Immer häufiger spionieren Hacker die Computer von Internetnutzern nach persönlichen Daten wie etwa den Zugangscodes für Online-Bankkonten oder Kreditkartennummern aus. Die Zahl der Opfer dieser sogenannten Phishing-Attacken - ein Wortspiel aus Passwort und Fischen - steigt von Jahr zu Jahr. Laut Bundeskriminalamt wurden 2007 rund 4 000 Phishing-Fälle bekannt, gut 20 Prozent mehr als im Vorjahreszeitraum. Bei ihren Fischzügen gehen die Hacker viel gezielter und gewiefter vor als noch vor Jahren. Damals konnte man die dreisten Versuche der Datendiebe meist leicht erkennen: In Emails gaben sie sich als Hausbank der Opfer und forderten ihre Kunden auf, Geheim (PIN)- und Transaktionsnummern (TAN) preiszugeben. Verräterisch waren dabei die vielen Rechtschreibfehler in den Mails.

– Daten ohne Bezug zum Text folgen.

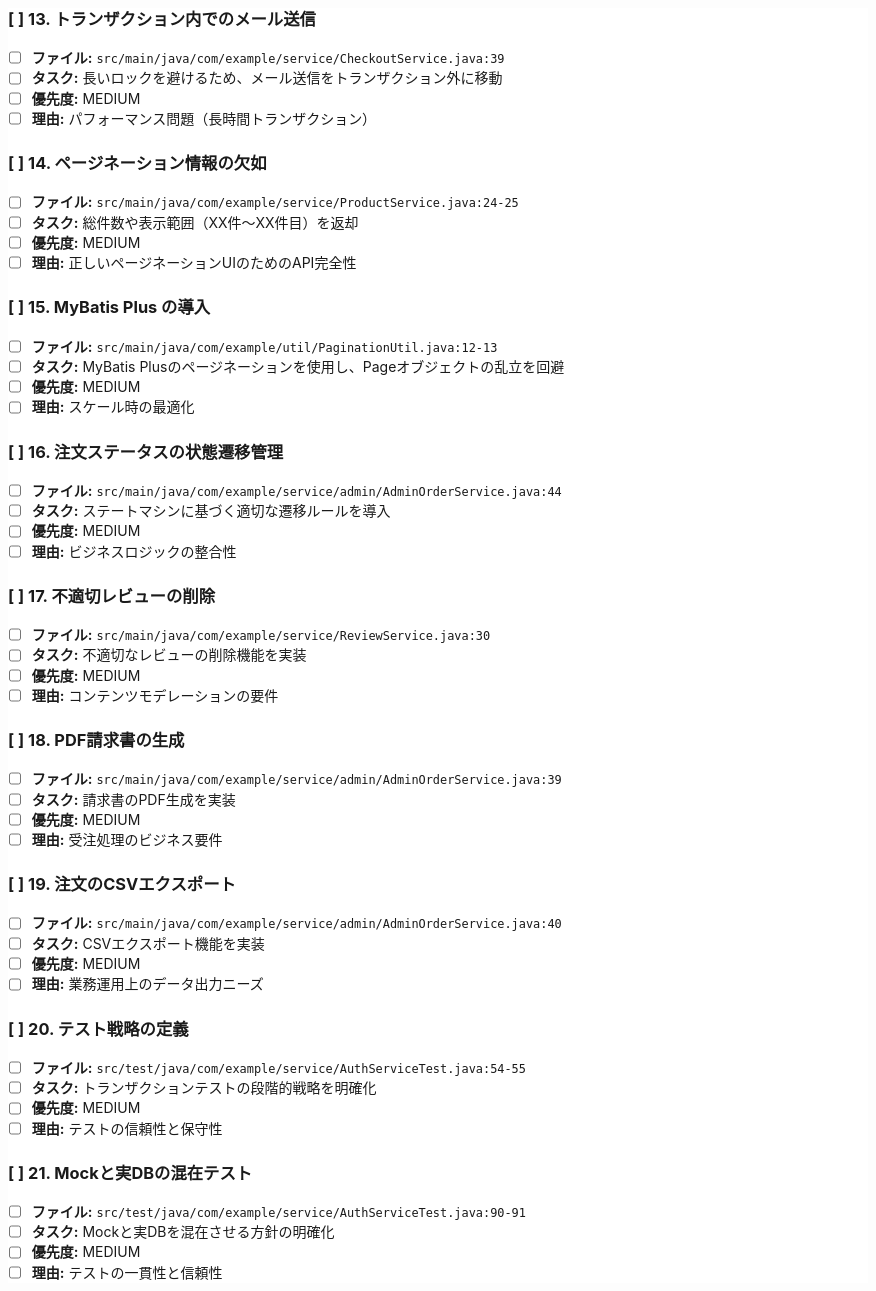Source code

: ### [ ] 13. **トランザクション内でのメール送信**
- [ ] **ファイル:** `src/main/java/com/example/service/CheckoutService.java:39`
- [ ] **タスク:** 長いロックを避けるため、メール送信をトランザクション外に移動
- [ ] **優先度:** MEDIUM
- [ ] **理由:** パフォーマンス問題（長時間トランザクション）

### [ ] 14. **ページネーション情報の欠如**
- [ ] **ファイル:** `src/main/java/com/example/service/ProductService.java:24-25`
- [ ] **タスク:** 総件数や表示範囲（XX件～XX件目）を返却
- [ ] **優先度:** MEDIUM
- [ ] **理由:** 正しいページネーションUIのためのAPI完全性

### [ ] 15. **MyBatis Plus の導入**
- [ ] **ファイル:** `src/main/java/com/example/util/PaginationUtil.java:12-13`
- [ ] **タスク:** MyBatis Plusのページネーションを使用し、Pageオブジェクトの乱立を回避
- [ ] **優先度:** MEDIUM
- [ ] **理由:** スケール時の最適化

### [ ] 16. **注文ステータスの状態遷移管理**
- [ ] **ファイル:** `src/main/java/com/example/service/admin/AdminOrderService.java:44`
- [ ] **タスク:** ステートマシンに基づく適切な遷移ルールを導入
- [ ] **優先度:** MEDIUM
- [ ] **理由:** ビジネスロジックの整合性

### [ ] 17. **不適切レビューの削除**
- [ ] **ファイル:** `src/main/java/com/example/service/ReviewService.java:30`
- [ ] **タスク:** 不適切なレビューの削除機能を実装
- [ ] **優先度:** MEDIUM
- [ ] **理由:** コンテンツモデレーションの要件

### [ ] 18. **PDF請求書の生成**
- [ ] **ファイル:** `src/main/java/com/example/service/admin/AdminOrderService.java:39`
- [ ] **タスク:** 請求書のPDF生成を実装
- [ ] **優先度:** MEDIUM
- [ ] **理由:** 受注処理のビジネス要件

### [ ] 19. **注文のCSVエクスポート**
- [ ] **ファイル:** `src/main/java/com/example/service/admin/AdminOrderService.java:40`
- [ ] **タスク:** CSVエクスポート機能を実装
- [ ] **優先度:** MEDIUM
- [ ] **理由:** 業務運用上のデータ出力ニーズ

### [ ] 20. **テスト戦略の定義**
- [ ] **ファイル:** `src/test/java/com/example/service/AuthServiceTest.java:54-55`
- [ ] **タスク:** トランザクションテストの段階的戦略を明確化
- [ ] **優先度:** MEDIUM
- [ ] **理由:** テストの信頼性と保守性

### [ ] 21. **Mockと実DBの混在テスト**
- [ ] **ファイル:** `src/test/java/com/example/service/AuthServiceTest.java:90-91`
- [ ] **タスク:** Mockと実DBを混在させる方針の明確化
- [ ] **優先度:** MEDIUM
- [ ] **理由:** テストの一貫性と信頼性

Doch das hat sich geändert. Heute sehen die Mails oft täuschend echt aus. Die Betrüger verwenden sogar die Original-Logos der Banken. Klickt der ahnungslose Online-Banker dann auf einen entsprechend präparierten Link, landet er direkt auf einer gefälschten Bankseite. Wer dort seine Zugangsdaten und Passwörter eingibt, hat schon verloren.

Aber das ist nicht alles. Weil sich der Trick mit der falschen Bankseite mittlerweile herum gesprochen hat, wenden die Betrüger eine noch hinterhältigere Taktik an. In den meisten Fällen geschieht die Attacke, ohne dass sie das Opfer überhaupt bemerkt - so wie bei Reinhild B . Die Betrüger schleusen einen sogenannten Trojaner - ein Programm, das heimlich Daten ausspäht - auf den Computer ihres Opfers. Die trojanischen Pferde verbergen sich in harmlos wirkenden Dateien, etwa einem Bildschirmschoner, Foto oder Text-Dokument. Häufig reicht es schon, eine bestimmte Seite im Internet aufgerufen zu haben, schon ist der Rechner infiziert.

Im Netz finden die Diebe reiche Fischgründe. Über 20 Millionen Deutsche wickeln ihre Bankgeschäfte mittlerweile online ab. Viele von ihnen sind den Attacken schutzlos ausgeliefert. Die Banken und andere Internet-Dienstleister haben das Sicherheitsniveau zwar dank iTan-Verfahren und Sicherheitsschlüsseln (Token) deutlich verbessert. Den perfekten Schutz gibt es aber nicht. Der Schaden geht in die Millionen. Nach Schätzungen des IT-Branchenverbandes Bitkom hoben Betrüger im Jahr 2007 rund 19,5 Millionen Euro von den Konten ihrer Opfer ab; im Durchschnitt erbeuteten sie dabei 4 700 Euro pro Person.